I have, however, documented my mother's life in other ways. A story I wrote for Arizona Highways was about Mama's childhood summers spent in what is now the Sedona area of Arizona.

And after my mother’s death, I did name a character after her in my last book,
Westward Ho, a decision that truly horrified some of my friends. Their trepidation most likely came from the fact that the so-named character was a prostitute. In fact, Mama's namesake was the Ho in Westward Ho. This characterization wasn’t based on my mother’s history (as exciting as it was) but on the fact that her nickname, Chickie Ling, had always sounded like an Asian call girl to me. Although Mama wasn’t Asian and she was never (as far as I know) a call girl, I believe she would have loved being made a prostitute in her daughter’s book. In fact, I know this for certain.

In addition, my crazy idea of naming a character after my mother was based on my desire to use her home town of Jerome, Arizona as the prototype for the town where the fictional Chickie Ling had, at one time, plied her charms. I called my made-up town the silly name of Fred, Arizona, but the descriptions were based on my memories of current-day Jerome.

Here are a few:

The town of Fred looked, to Annabelle, like Arizona’s answer to Lost Horizon, with the illusion of being caught up and then left behind in an early daguerreotype print.

For better or worse, Fred du jour still brought to mind rowdy bars and musty-smelling whores. Annabelle half expected to see a drunken scalawag being dragged out feet first from one of the still-solvent watering holes. However, instead of tethered horses from an earlier time, new and expensive Harleys were resplendent, parked and chained in a shiny row on Main Street.

‘Next street down’ described it perfectly, as blocks were connected by steps instead of sidewalks. You could get a nosebleed just going to the drugstore (not that there was a drugstore in Fred).

Annabelle and J.B. each decided to order a glass of wine so that they could watch the sun set from the deck of The Haunted Hamburger. There was certainly something magical about the view, the striations of vibrant sun-streaked sky hues meeting in some kind of strange juxtaposition with the dun-colored earth, kind of like tutti-frutti topping off caramel crunch.
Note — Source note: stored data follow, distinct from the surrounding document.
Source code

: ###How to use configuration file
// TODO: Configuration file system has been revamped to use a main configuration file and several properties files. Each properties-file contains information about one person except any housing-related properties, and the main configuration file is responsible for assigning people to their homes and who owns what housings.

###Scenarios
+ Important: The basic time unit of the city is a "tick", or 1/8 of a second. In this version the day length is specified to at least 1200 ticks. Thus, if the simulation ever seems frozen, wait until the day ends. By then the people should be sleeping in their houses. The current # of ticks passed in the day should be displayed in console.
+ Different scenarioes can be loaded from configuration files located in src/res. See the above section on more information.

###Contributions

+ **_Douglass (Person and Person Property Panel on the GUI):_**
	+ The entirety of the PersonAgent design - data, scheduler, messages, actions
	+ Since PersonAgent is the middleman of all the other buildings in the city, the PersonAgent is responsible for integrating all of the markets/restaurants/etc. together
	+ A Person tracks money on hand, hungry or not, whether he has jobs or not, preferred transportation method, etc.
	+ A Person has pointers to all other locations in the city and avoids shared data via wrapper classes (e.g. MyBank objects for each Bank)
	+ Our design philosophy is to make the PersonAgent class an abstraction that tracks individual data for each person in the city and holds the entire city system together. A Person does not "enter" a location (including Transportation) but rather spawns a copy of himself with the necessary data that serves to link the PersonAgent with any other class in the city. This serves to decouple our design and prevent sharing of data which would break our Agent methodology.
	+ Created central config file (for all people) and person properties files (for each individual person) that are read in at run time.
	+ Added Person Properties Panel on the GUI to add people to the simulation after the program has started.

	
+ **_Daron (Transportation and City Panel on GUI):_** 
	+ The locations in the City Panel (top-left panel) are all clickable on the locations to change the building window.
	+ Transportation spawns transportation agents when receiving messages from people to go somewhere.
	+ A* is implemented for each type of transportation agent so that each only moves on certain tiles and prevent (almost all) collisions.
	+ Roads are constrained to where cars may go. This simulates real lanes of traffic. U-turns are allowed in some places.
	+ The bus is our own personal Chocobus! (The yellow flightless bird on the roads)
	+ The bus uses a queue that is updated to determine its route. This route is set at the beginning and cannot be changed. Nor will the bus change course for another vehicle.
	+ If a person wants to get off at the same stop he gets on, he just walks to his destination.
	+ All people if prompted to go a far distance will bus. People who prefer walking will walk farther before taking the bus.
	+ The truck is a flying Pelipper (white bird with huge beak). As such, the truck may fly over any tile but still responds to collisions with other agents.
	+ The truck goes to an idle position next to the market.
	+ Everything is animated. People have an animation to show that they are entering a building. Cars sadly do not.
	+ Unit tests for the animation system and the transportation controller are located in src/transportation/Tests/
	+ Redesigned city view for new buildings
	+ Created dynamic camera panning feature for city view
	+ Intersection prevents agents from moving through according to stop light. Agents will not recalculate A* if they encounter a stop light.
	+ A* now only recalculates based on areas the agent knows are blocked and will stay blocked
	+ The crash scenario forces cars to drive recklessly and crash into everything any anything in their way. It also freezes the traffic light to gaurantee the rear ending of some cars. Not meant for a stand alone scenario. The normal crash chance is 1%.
The above fictional descriptions are really, truly what Jerome, Arizona looks like now, at least to me. It’s on the side of a mountain and was, at one point, a ghost town. Now a funky artists’ colony, it does indeed, have a restaurant called The Haunted Hamburger and another called Belgian Jenny's Bordello, so named after the houses of ill repute that flourished during its mining heyday. The town of Jerome, when my mother was a child, was a bustling place with a productive copper mine and schools and businesses, but it was still enough of a departure from my childhood in Savannah, Georgia to seem different and romantic to me. I think I now see writing a book with my mother as a fictional character was just a way to put myself in the midst of a town that holds a special place in my heart.

And so, I will go from here to tell my mother's tale, whenever my memories, or Mama herself, nudge me. I won't try to tell it all at once, but in small stories, stories that made up the life of a remarkable woman, a woman who was thoughtful enough to detour her journey and change her dreams in order to have me and guide me and love me - a woman who still lives with me every day of my own life.